Feature Type
-
[x] Adding new functionality to pandas
-
[ ] Changing existing functionality in pandas
-
[ ] Removing existing functionality in pandas
Problem Description
The DataFrame.describe()
method includes standard deviation (std
), but its significance is hard to interpret without context, as it depends on the data’s scale. The coefficient of variation (CV = std / mean * 100
) provides a relative measure of variability, making it easier to assess if std
is "big."
Feature Description
Add CV as a row in DataFrame.describe()
output for numeric columns, optionally enabled via df.describe(include_cv=True)
.
Example
import pandas as pd
data = {'A': [10, 12, 14, 15, 13], 'B': [1000, 1100, 900, 950, 1050]}
df = pd.DataFrame(data)
desc = df.describe()
desc.loc['CV (%)'] = (df.std() / df.mean() * 100)
print(desc)
Output:
A B
count 5.000000 5.000000
mean 12.800000 1000.000000
std 1.923538 79.056942
min 10.000000 900.000000
25% 12.000000 950.000000
50% 13.000000 1000.000000
75% 14.000000 1050.000000
max 15.000000 1100.000000
CV (%) 15.027641 7.905694
Benefits
- Interpretability: CV shows relative variability, aiding comparison across columns.
- Usability: Simplifies exploratory data analysis.
- Relevance: Widely used in fields like finance and biology.
Alternative Solutions
Users can compute CV manually, but this is less convenient.
Additional Context
No response
Comment From: rhshadrach
Thanks for the request. This is similar to https://github.com/pandas-dev/pandas/issues/59897, we receive various requests to rows to DataFrame.describe
. If we were to add them, describe
would become overloaded and noisy. I'm opposed here.
As the OP demonstrates, pandas makes it simple to add such a row already.
Comment From: ffaa1234
@rhshadrach I understand your concerns about describe() becoming overloaded.
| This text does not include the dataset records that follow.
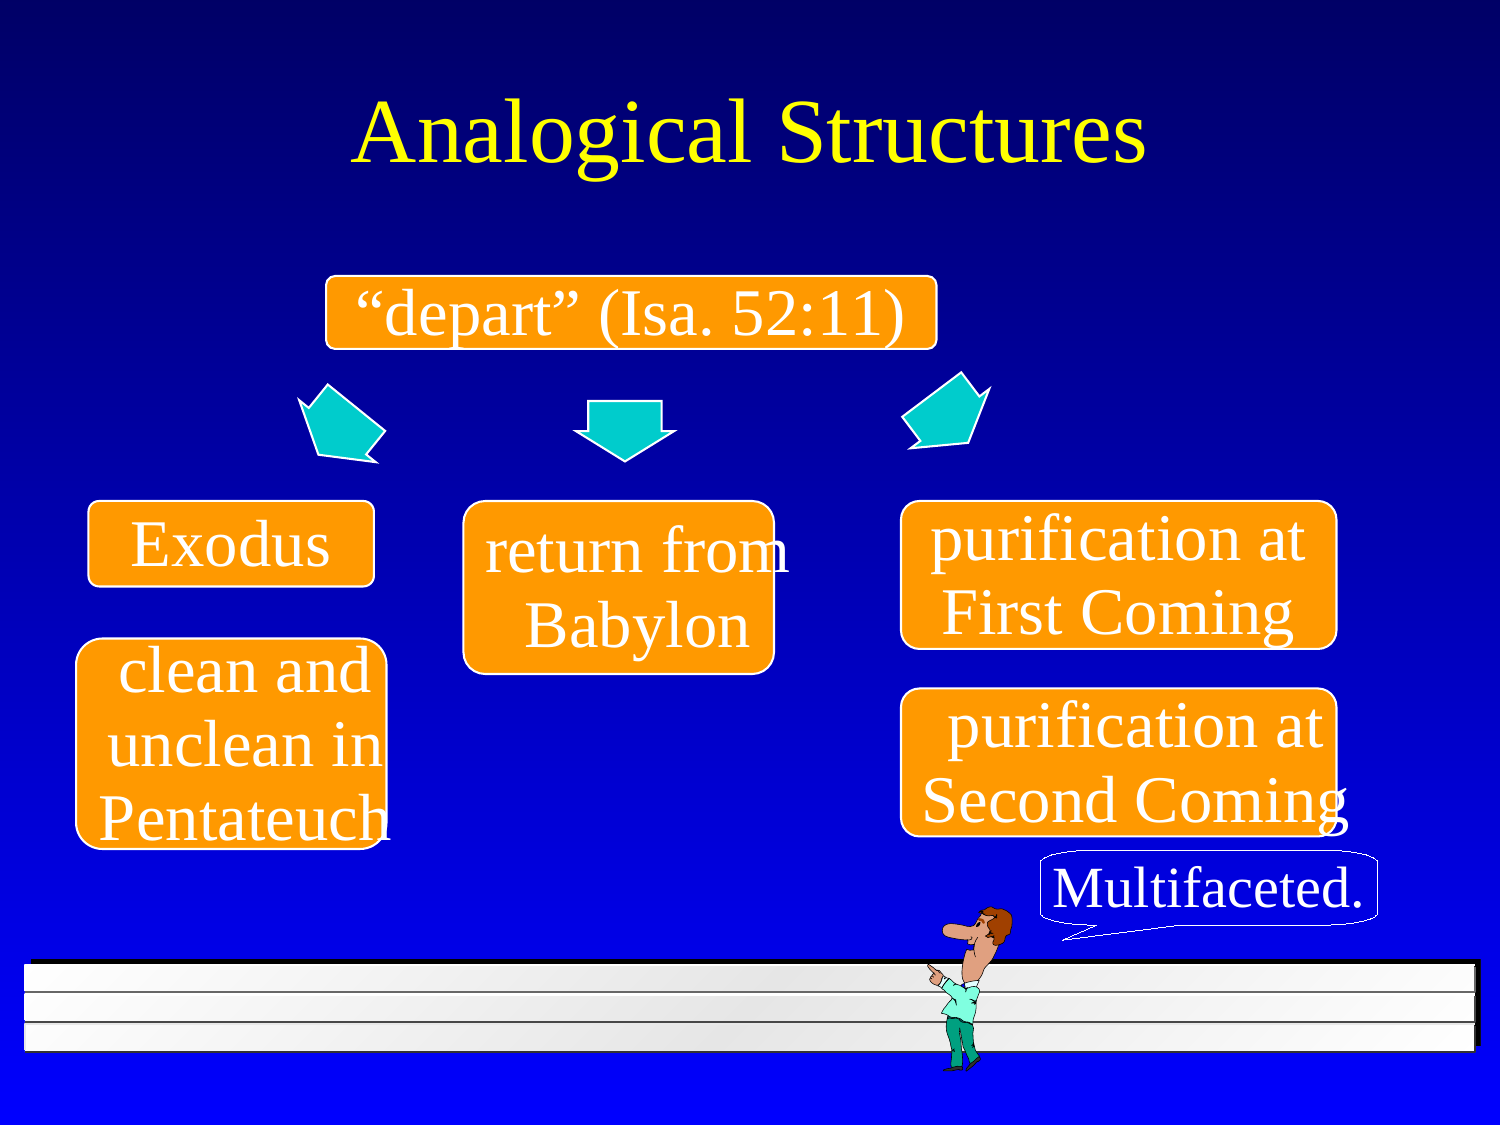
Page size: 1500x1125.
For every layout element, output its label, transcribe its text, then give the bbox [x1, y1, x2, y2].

title Analogical Structures [112, 37, 1388, 225]
text_box Exodus [88, 500, 374, 587]
text_box “depart” (Isa. 52:11) [326, 275, 937, 349]
text_box purification at First Coming [901, 500, 1337, 649]
text_box [299, 384, 386, 463]
text_box purification at Second Coming [901, 688, 1337, 837]
text_box [576, 400, 674, 462]
text_box Multifaceted. [1040, 850, 1378, 941]
text_box return from Babylon [463, 501, 774, 674]
text_box [902, 372, 990, 449]
chart [926, 906, 1014, 1072]
text_box clean and unclean in Pentateuch [76, 638, 387, 849]
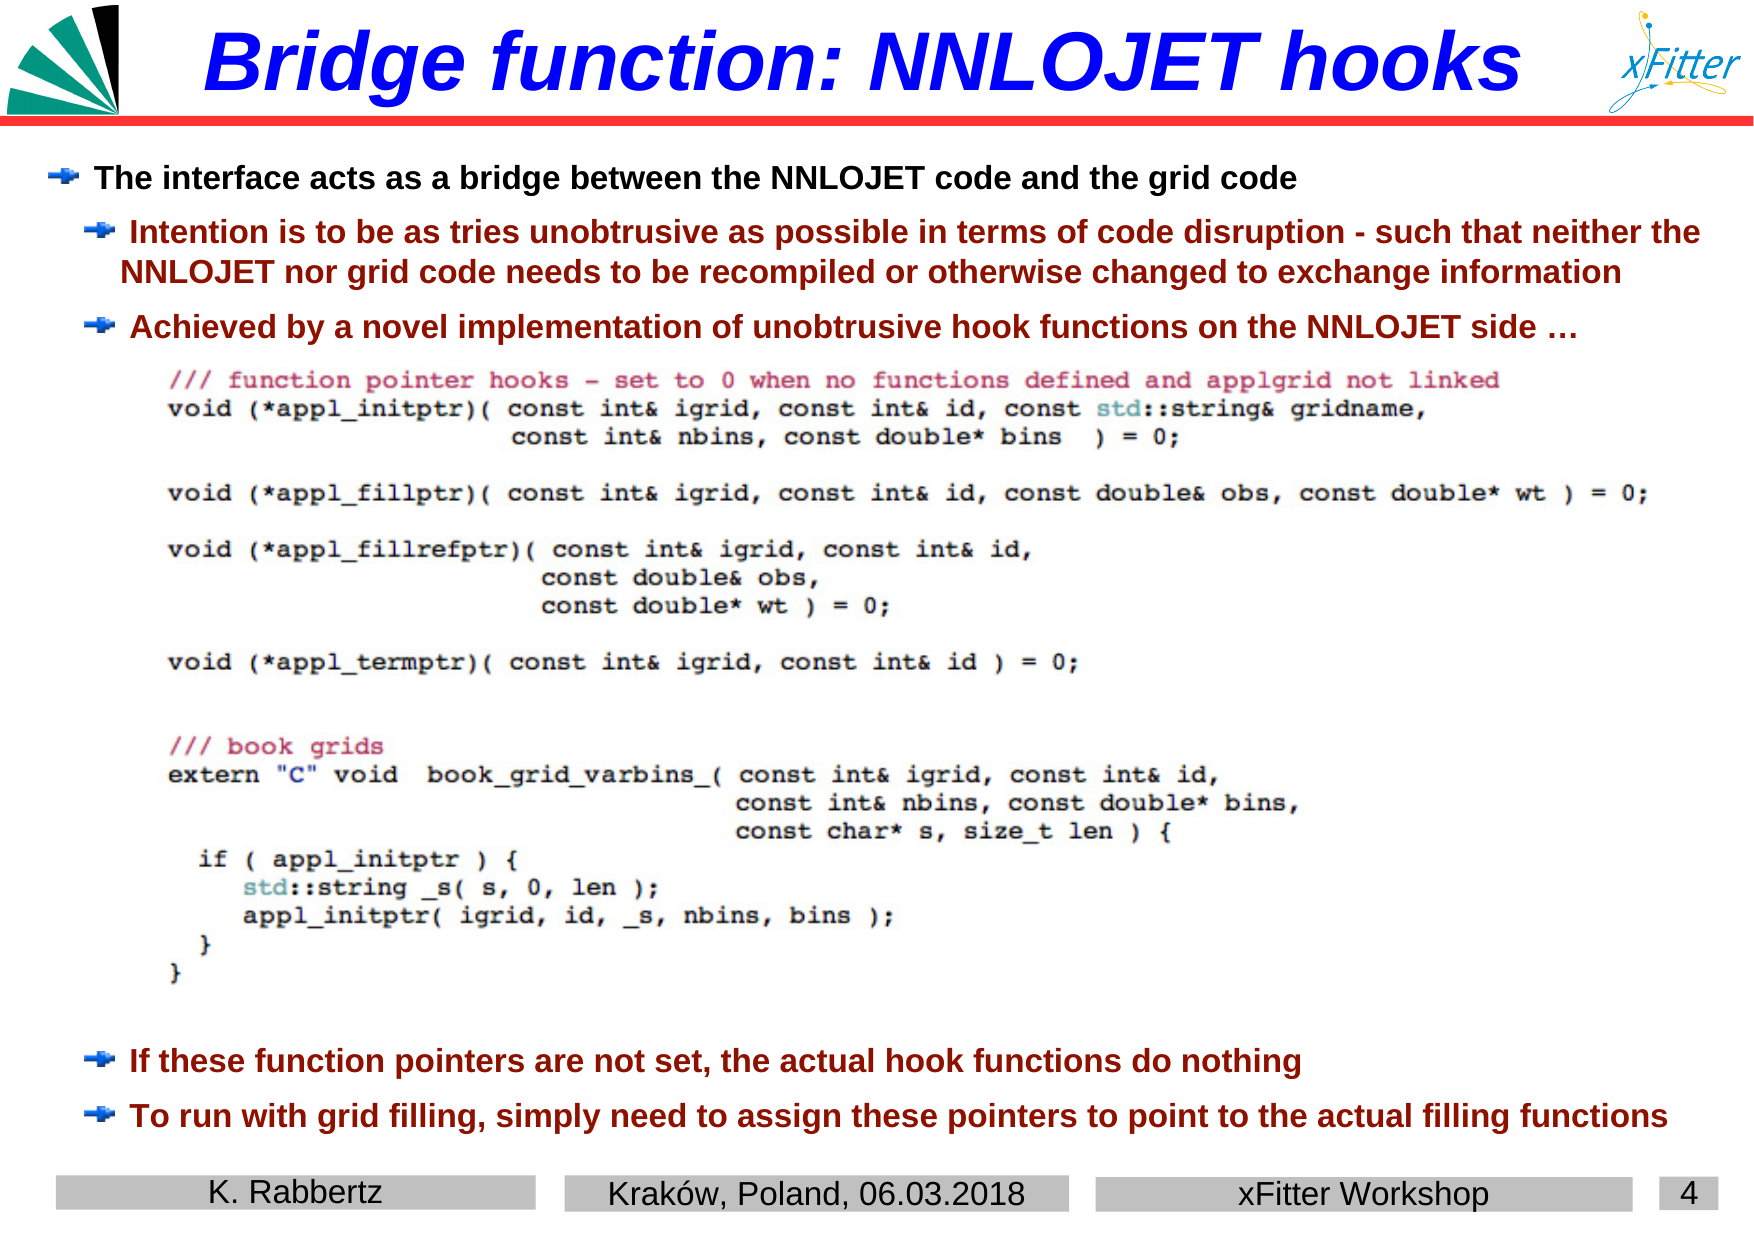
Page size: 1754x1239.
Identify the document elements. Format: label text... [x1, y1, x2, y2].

list The interface acts as a bridge between the NNLOJET code and the grid code Intention is to be as tries unobtrusive as possible in terms of code disruption - such that neither the NNLOJET nor grid code needs to be recompiled or otherwise changed to exchange information Achieved by a novel implementation of unobtrusive hook functions on the NNLOJET side … If these function pointers are not set, the actual hook functions do nothing To run with grid filling, simply need to assign these pointers to point to the actual filling functions [48, 156, 1710, 1162]
picture [1609, 11, 1741, 113]
title Bridge function: NNLOJET hooks [123, 0, 1606, 114]
picture [7, 5, 119, 116]
picture [155, 353, 1718, 1029]
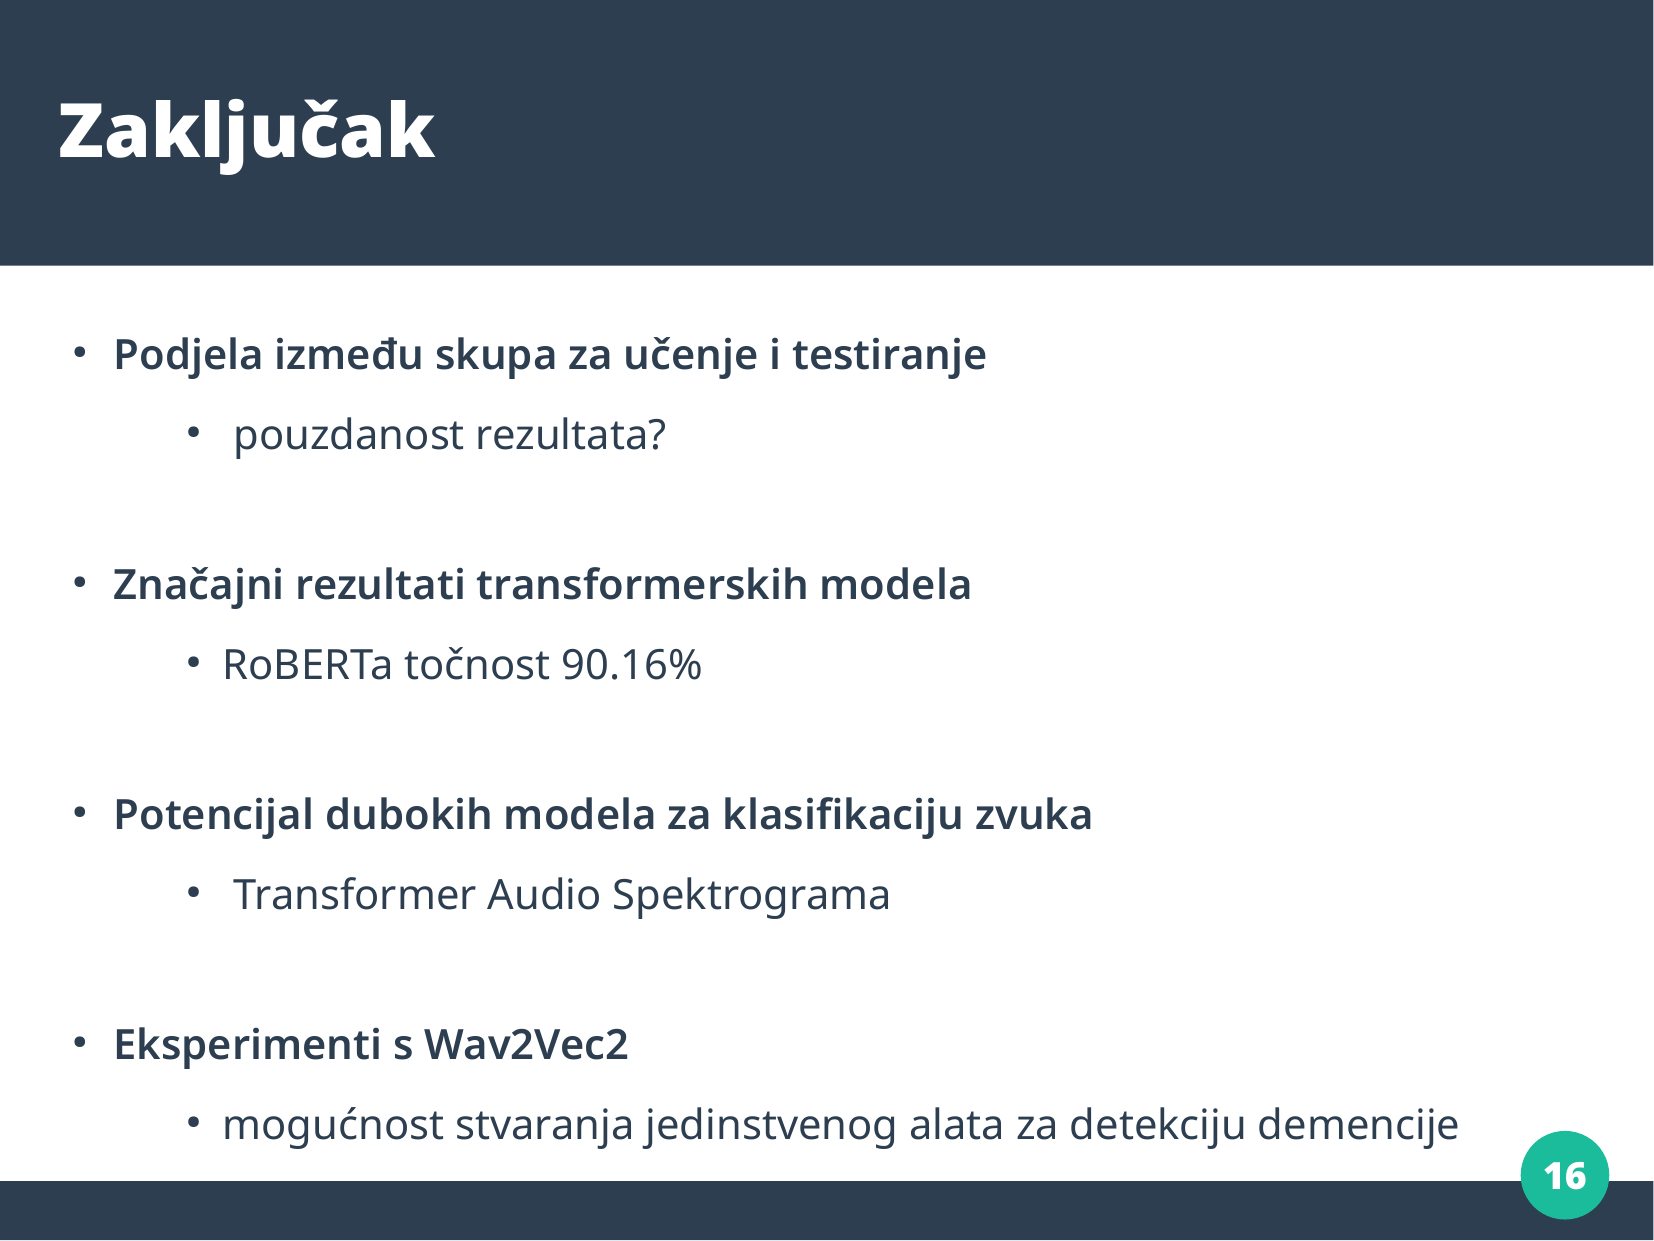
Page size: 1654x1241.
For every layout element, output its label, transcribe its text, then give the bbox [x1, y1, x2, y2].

title Zaključak [59, 49, 1595, 207]
list Podjela između skupa za učenje i testiranje pouzdanost rezultata? Značajni rezultati transformerskih modela RoBERTa točnost 90.16% Potencijal dubokih modela za klasifikaciju zvuka Transformer Audio Spektrograma Eksperimenti s Wav2Vec2 mogućnost stvaranja jedinstvenog alata za detekciju demencije [59, 324, 1595, 1152]
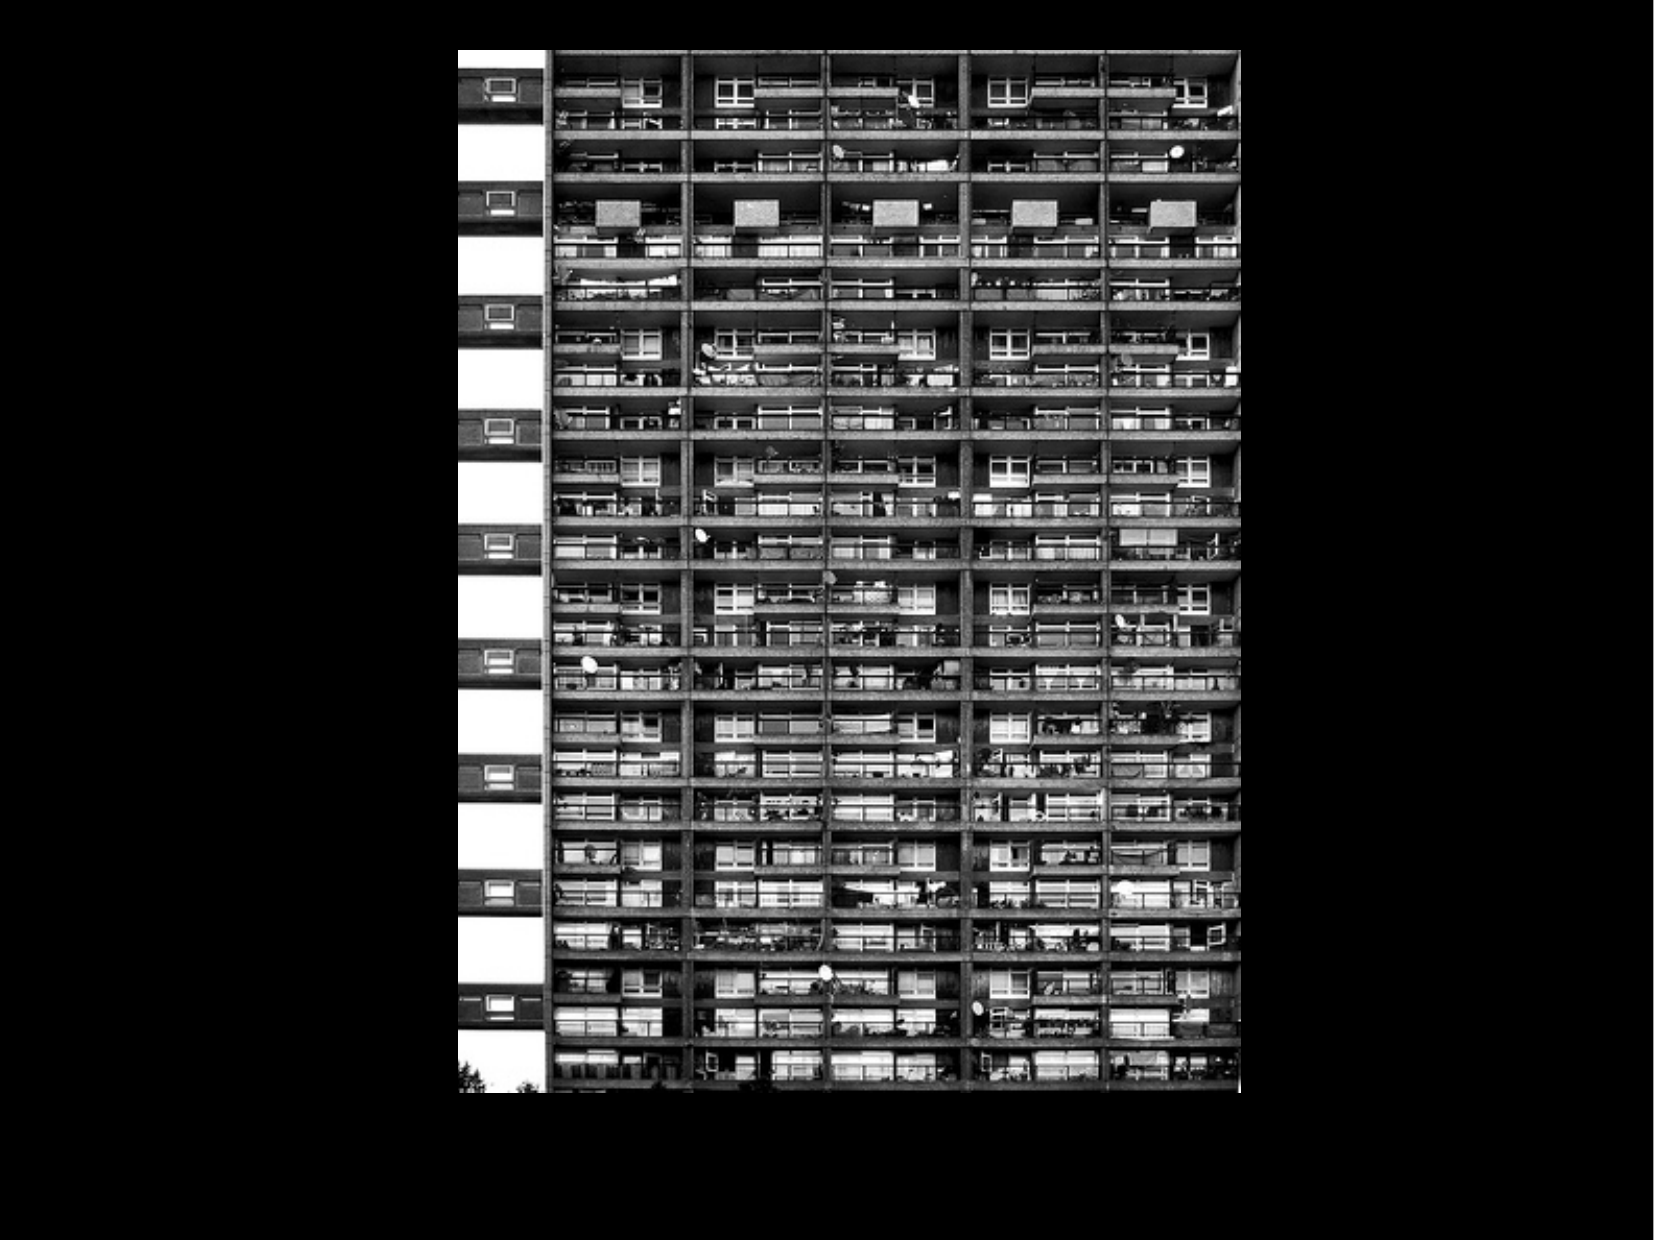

However, standard deviation alone often lacks context; its significance depends entirely on the data's scale.
In this example, both features have an STD of 5, but they tell completely different stories about the data. The first STD is very low, and the second is very high, because their value ranges differ significantly.
Comment From: rhshadrach
@ffaa1234 - I understand; my position remains unchanged.
Comment From: mroeschke
Agreed with @rhshadrach. Unfortunately convenience of an operation and importance of a metric are too subjective to make changes for every request in pandas.
Thanks for the suggestion but closing.